The block grant program provides grants to states, local governments, and Indian tribes to assist efforts to reduce fossil fuel emissions and conserve energy. The bill reauthorizes the program and provides it with $3.5 billion annually for the next five years. U.S. Representatives Greg Stanton (D-Ariz.) and Marc Veasey (D-Texas) introduced the legislation in the House.
“Reauthorizing programs like the Energy Efficiency and Conservation Block Grant Program will allow state, local, and tribal governments to apply for grants to support carbon reduction projects and invest in the best long-term good for our future. As we continue to deal with the impacts of COVID-19, it is critical that we look to recreate a stronger and more sustainable economy, not just the economy we had before the pandemic,” said Heinrich. “I am proud to lead this effort in the Senate and support an influx of resources necessary to spur community-level clean energy projects and create and sustain jobs in renewable energy and energy efficiency.”
When the Energy Efficiency and Conservation Block Grant program was funded under the American Recovery and Reinvestment Act in 2009, New Mexico received over $22 million to develop, promote, implement, and manage local energy efficiency programs and projects.

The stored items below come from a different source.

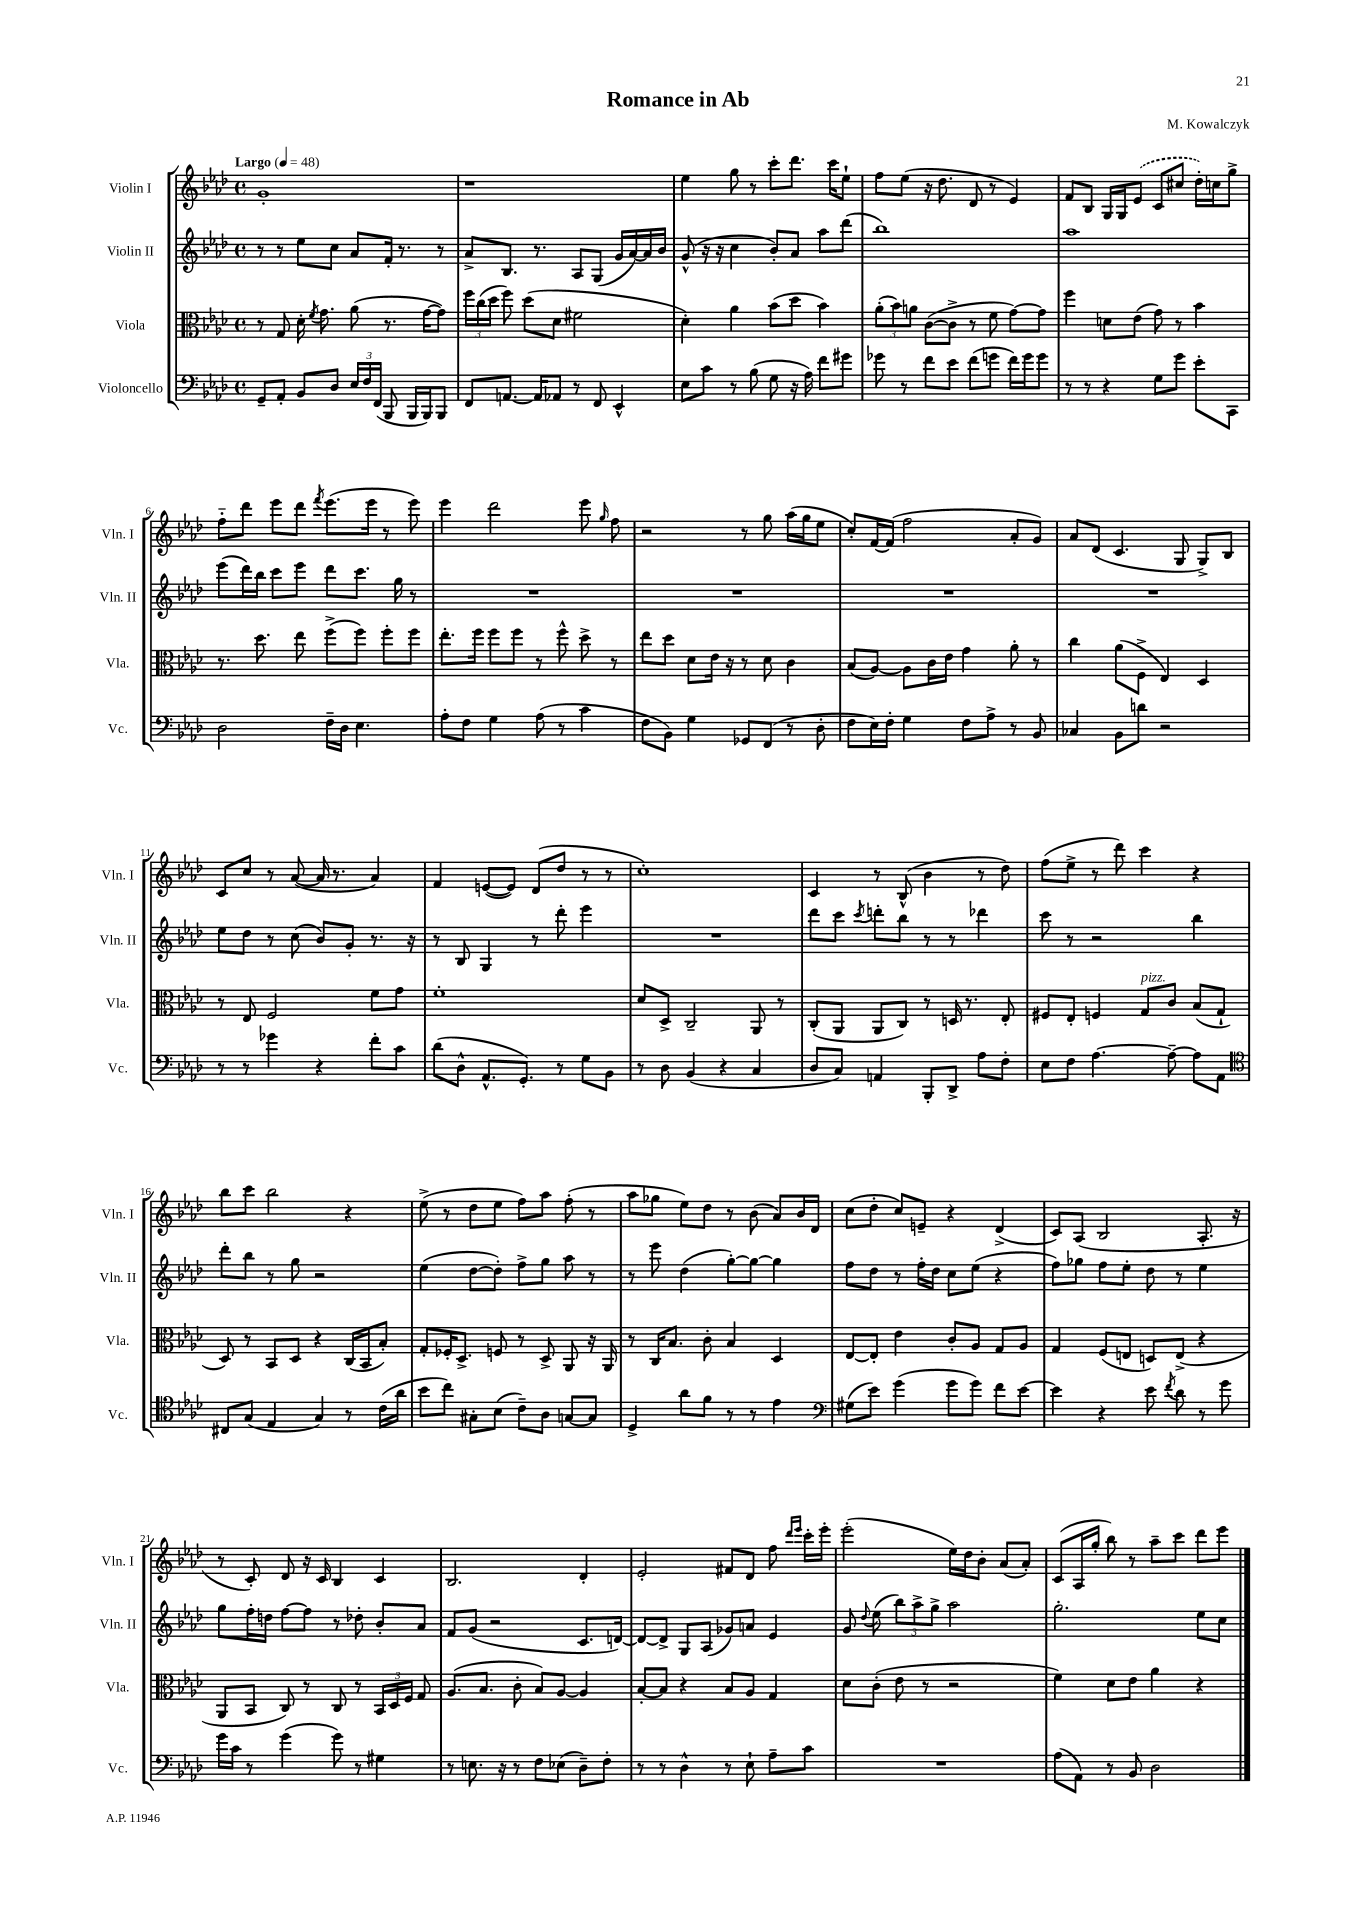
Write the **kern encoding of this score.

**kern	**kern	**kern	**kern
*part4	*part3	*part2	*part1
*staff4	*staff3	*staff2	*staff1
*I"Violoncello	*I"Viola	*I"Violin II	*I"Violin I
*I'Vc.	*I'Vla.	*I'Vln. II	*I'Vln. I
*clefF4	*clefC3	*clefG2	*clefG2
*k[b-e-a-d-]	*k[b-e-a-d-]	*k[b-e-a-d-]	*k[b-e-a-d-]
*M4/4	*M4/4	*M4/4	*M4/4
*met(c)	*met(c)	*met(c)	*met(c)
*MM48	*MM48	*MM48	*MM48
=1	=1	=1	=1
!	!	!	!LO:TX:a:B:t=Largo
8GG~/L	8r	8r	1g'
8AA-'/J	8G/	8r	.
8BB-/L	16d-'\	8ee-\L	.
.	8qf/	.	.
.	8.g\	.	.
8D-/J	.	8cc\J	.
24E-/LL	(8a-\	8a-/L	.
24F/	.	.	.
(24FF/JJ	.	.	.
8BBB-/	8.r	16f'/Jk	.
.	.	8.r	.
16BBB-/LL	.	.	.
16BBB-/J)	[16g\KL	.	.
8BBB-/J	8g\J])	8r	.
=2	=2	=2	=2
8FF/L	24ff\LL	8a-^/L	1r
.	(24cc\	.	.
.	24dd-\JJ	.	.
[8.AAn/J	8ff\)	8.B-/J	.
.	(8dd-\L	.	.
16AA/KL]	.	8.r	.
8AA-X/J	8d-\J	.	.
8r	2f#X\	8A-/L	.
8FF/	.	(8G/J	.
4EE-^^/	.	16g/LL	.
.	.	[16a-/)	.
.	.	16a-/]	.
.	.	16b-/JJ	.
=3	=3	=3	=3
8E-\L	4d-'\)	(8g^^/	4ee-\
8c\J	.	16r	.
.	.	16r	.
8r	4a-\	4cc\	8gg\
(8B-\	.	.	8r
8G\	(8b-\L	8b-'/L)	8ccc'\L
16r	8dd-\J	8a-/J	8.ddd-\J
16A-\)	.	.	.
8f\L	4b-\)	8aa-\L	.
.	.	.	16ccc\KL
8g#X\J	.	(8ddd-\J	8ee-`\J
=4	=4	=4	=4
8g-X\	(12a-'\L	1bb-)	8ff\L
.	12b-\)	.	.
8r	.	.	(8ee-\J
.	12an\J	.	.
8f\L	([8c\L	.	16r
.	.	.	8.dd-\
8e-\J	8c^\J]	.	.
(8f\L	8r	.	8d-/
8gn\J	8f\	.	8r
16f\LL)	[8g\L)	.	4e-/)
16g\J	.	.	.
8g\J	8g\J]	.	.
=5	=5	=5	=5
8r	4ff\	1aa-	8f/L
8r	.	.	8B-/J
4r	8dn\L	.	16G/LL
.	.	.	16G/J
.	(8e-\J	.	(8e-/J
8G\L	8g\)	.	8c/L
8g\J	8r	.	8cc#X/J
8e-'\L	4b-\	.	16dd-'\LL)
.	.	.	16ccn\J
8CC\J	.	.	8gg^\J
!!LO:LB:g=z
=6	=6	=6	=6
2D-\	8.r	(8eee-\L	8ff\L
.	.	16ddd-\L)	8ddd-\J
.	8.dd-\	16bb-\JJ	.
.	.	8ccc\L	8eee-\L
.	8ee-\	8eee-\J	8ddd-\J
.	.	.	8qfff/
16F~\LL	(8ff^\L	8ddd-\L	(8.eee-\L
16D-\JJ	.	.	.
4.E-\	8ff\J)	8.ccc\J	.
.	.	.	16eee-\Jk
.	8ff'\L	.	8r
.	.	16gg\	.
.	8ff\J	8r	8eee-\)
=7	=7	=7	=7
8A-'\L	8.ee-'\L	1r	4eee-\
8F\J	.	.	.
.	16ff\Jk	.	.
4G\	8ff\L	.	2ddd-\
.	8ff\J	.	.
(8A-\	8r	.	.
8r	8ff^^\	.	.
4c\	8dd-^\	.	8eee-\
.	.	.	16qqgg/
.	8r	.	8ff\
=8	=8	=8	=8
8F\L	8ee-\L	1r	2r
8BB-\J)	8dd-\J	.	.
4G\	8d-\L	.	.
.	16e-\Jk	.	.
.	16r	.	.
8GG-X/L	8r	.	8r
(8FF/J	8d-\	.	8gg\
8r	4c\	.	(16aa-\LL
.	.	.	16gg\J
8D-'\	.	.	8ee-\J
=9	=9	=9	=9
8F\L	(8B-/L	1r	8cc'/L)
16E-\L)	[8A-/J)	.	[16f/L
16F'\JJ	.	.	(16f/JJ]
4G\	8A-\L]	.	2ff\
.	16c\L	.	.
.	16e-\JJ	.	.
8F\L	4g\	.	.
8A-^\J	.	.	.
8r	8a-'\	.	8a-'/L
8BB-/	8r	.	8g/J)
=10	=10	=10	=10
4C-X/	4cc\	1r	8a-/L
.	.	.	(8d-/J
8BB-\L	(8a-\L	.	4.c/
8dn\J	8F^\J	.	.
2r	4E-/)	.	.
.	.	.	8G/
.	4D-/	.	8G^/L)
.	.	.	8B-/J
!!LO:LB:g=z
=11	=11	=11	=11
8r	8r	8ee-\L	8c/L
8r	8E-/	8dd-\J	8cc/J
4g-X\	2F/	8r	8r
.	.	(8cc\	([8a-/
4r	.	8b-/L)	16a-/]
.	.	.	8.r
.	.	8g'/J	.
8f'\L	8f\L	8.r	4a-/)
8c\J	8g\J	.	.
.	.	16r	.
=12	=12	=12	=12
(8d-\L	1f'	8r	4f/
8D-^^\J	.	8B-/	.
8.AA-^^/L	.	4G/	([8en/L
.	.	.	8e/J])
8.GG'/J)	.	.	.
.	.	8r	(8d-/L
8r	.	8ddd-'\	8dd-/J
8G\L	.	4eee-\	8r
8BB-\J	.	.	8r
=13	=13	=13	=13
8r	8d-/L	1r	1cc')
8D-\	8D-^/J	.	.
(4BB-/	2C~/	.	.
4r	.	.	.
4C/	8AA-/	.	.
.	8r	.	.
=14	=14	=14	=14
8D-/L	(8C'/L	8ddd-\L	4c/
8C/J)	8AA-/J	8ccc\J	.
.	.	8qccc/	.
4AAn/	8AA-/L	8dddn'\L	8r
.	8C/J)	8bb-\J	(8B-^^/
8BBB-'/L	8r	8r	4b-\
8DD-^/J	16Dn/	8r	.
.	8.r	.	.
8A-\L	.	4ddd-X\	8r
8F'\J	8E-'/	.	8dd-\)
=15	=15	=15	=15
8E-\L	8F#X/L	8ccc\	(8ff\L
8F\J	8E-'/J	8r	8ee-^\J
[4.A-\	4Fn/	2r	8r
.	.	.	8ddd-\)
!	!LO:TX:a:i:t=pizz.	!	!
.	8G/L	.	4ccc\
8A-~\_	8c/J	.	.
8A-\L]	(8B-/L	4bb-\	4r
8AA-\J	8G`/J	.	.
!!LO:LB:g=z
=16	=16	=16	=16
*clefC4	*	*	*
8C#X/L	8D-/)	8ddd-'\L	8bb-\L
(8G/J	8r	8bb-\J	8ccc\J
4E-/	8BB-/L	8r	2bb-\
.	8D-/J	8gg\	.
4G/)	4r	2r	.
8r	(16C/LL	.	4r
.	16BB-/J	.	.
(16c\LL	8B-'/J)	.	.
16a-\JJ	.	.	.
=17	=17	=17	=17
8b-\L	8G'/L	(4ee-\	(8ee-^\
8cc\J)	16F-X'/K	.	8r
.	8.D-^/J	.	.
8G#X'\L	.	[8dd-\L	8dd-\L
(8B-\J	8Fn/	8dd-'\J])	8ee-\J
8c~\L)	8r	8ff^\L	8ff\L)
8A-\J	8D-^/	8gg\J	8aa-\J
[8Gn/L	8AA-/	8aa-\	(8ff'\
8G/J]	16r	8r	8r
.	16AA-/	.	.
=18	=18	=18	=18
4D-^/	8r	8r	8aa-\L
.	16C/KL	8eee-\	8gg-X\J
.	8.B-/J	.	.
8a-\L	.	(4dd-\	8ee-\L)
8f\J	8c'\	.	8dd-\J
8r	4B-/	[8gg'\L)	8r
8r	.	8gg\J_	(8b-\
4e-\	4D-/	4gg\]	8a-/L)
.	.	.	16b-/L
.	.	.	16d-/JJ
=19	=19	=19	=19
*clefF4	*	*	*
(8G#X\L	[8E-/L	8ff\L	(8cc\L
8e-\J)	8E-'/J]	8dd-\J	8dd-'\J
(4g\	4e-\	8r	8cc/L)
.	.	16ff'\LL	8en~/J
.	.	16dd-\JJ	.
8g\L	8c'/L	8cc\L	4r
8g\J)	8A-/J	(8ee-\J	.
8f\L	8G/L	4r	(4d-^/
[8e-\J	8A-/J	.	.
=20	=20	=20	=20
4e-\]	4G/	8ff\L)	8c/L)
.	.	8gg-X\J	(8A-/J
4r	(8F/L	8ff\L	2B-/
.	8En/J	8ee-'\J	.
8e-\	8Dn/L)	8dd-\	.
8qf/	.	.	.
8d-\	(8E^/J	8r	.
8r	4r	4ee-\	8.A-'/
8g\	.	.	.
.	.	.	16r
!!LO:LB:g=z
=21	=21	=21	=21
16g\LL	8AA-/L	8gg\L	8r
16c\JJ	.	.	.
8r	8BB-/J	16ff'\L	8c'/)
.	.	16ddn\JJ	.
(4g\	8C/)	[8ff\L	8d-/
.	8r	8ff\J]	16r
.	.	.	16c/
8g\)	8C/	8r	4B-/
8r	8r	8dd-X'\	.
4G#X\	24BB-/LL	8b-'/L	4c/
.	24D-/	.	.
.	24F/JJ	.	.
.	8G/	8a-/J	.
=22	=22	=22	=22
8r	(8.A-/L	8f/L	2.B-/
8.En\	.	(8g/J	.
.	8.B-/J	.	.
.	.	2r	.
16r	.	.	.
8r	8c'\	.	.
8F\L	8B-/L)	.	.
(8E-X\J	[8A-/J	.	.
8D-~\L)	4A-/]	8.c/L	4d-'/
8F'\J	.	.	.
.	.	[16dn/Jk)	.
=23	=23	=23	=23
8r	[8B-'/L	8d/L_	2e-'/
8r	8B-/J]	8d^/J]	.
4D-^^\	4r	8G/L	.
.	.	(8A-/J	.
8r	8B-/L	8g-X/L)	8f#X/L
8E-`\	8A-/J	8an/J	8d-/J
8A-~\L	4G/	4e-/	8ff\
.	.	.	16qqddd-/LL
.	.	.	16qqeee-/JJ
8c\J	.	.	16ccc'\LL
.	.	.	16eee-'\JJ
=24	=24	=24	=24
1r	8d-\L	8g/	(2eee-'\
.	.	8qqdd-/	.
.	(8c'\J	(8ee-\	.
.	8e-\	12bb-\L)	.
.	.	12aa-^\	.
.	8r	.	.
.	.	12gg^\J	.
.	2r	2aa-\	16ee-\LL)
.	.	.	16dd-\J
.	.	.	8b-'\J
.	.	.	(8a-/L
.	.	.	8a-'/J)
=25	=25	=25	=25
(8A-\L	4f\)	2.gg'\	(8c/L
8AA-\J)	.	.	16A-/L
.	.	.	16gg'/JJ
8r	8d-\L	.	8bb-\)
8BB-/	8e-\J	.	8r
2D-\	4a-\	.	8aa-~\L
.	.	.	8ccc\J
.	4r	8ee-\L	8ddd-\L
.	.	8cc\J	8eee-\J
==	==	==	==
*-	*-	*-	*-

The New Mexico Energy, Minerals and Natural Resources Department and 41 counties, cities, and tribes received funding.
According to an evaluation by the Oak Ridge National Laboratory, for every Energy Efficiency and Conservation Block Grant Program dollar spent, program participants received approximately $1.76 in bill savings over the lifetime of the measures installed. The program’s activities produced a net total job gain of over 62,900 job years. In addition, the program’s activities generated 4.2 MMBtu (million British thermal units) from on-site renewable energy projects and avoided 25.7 million metric tons worth of carbon equivalent from being emitted, due to renewable generation and energy savings.
The U.S. Conference of Mayors and National League of Cities have both endorsed the legislation.
“We thank Senator Heinrich for introducing the Energy Efficiency and Conservation Block Grant (EECBG) reauthorization bill, which has long been a top legislative priority of The United States Conference of Mayors,” said Tom Cochran, CEO and Executive Director of The U.S. Conference of Mayors. “For many cities, this program is critical in helping accelerate local efforts to reduce greenhouse gas emissions.”
“The Energy Efficiency and Conservation Block Grant (EECBG) is an important program that supports local efforts to reduce energy use, diversify energy supplies and improve air quality and the environment. During this time of economic uncertainty due to the coronavirus, it’s more important than ever that the limited fiscal resources of cities, towns and villages are used wisely and efficiently. The ability of local governments to invest in energy conservation and renewable energy will save residents, businesses and taxpayers dollars and grow local economies. NLC is pleased to support the Senate companion bill to H.R. 2088, which would reauthorize the EECBG program, and we thank Senator Heinrich for his leadership,” said Clarence Anthony, CEO and Executive Director, National League of Cities.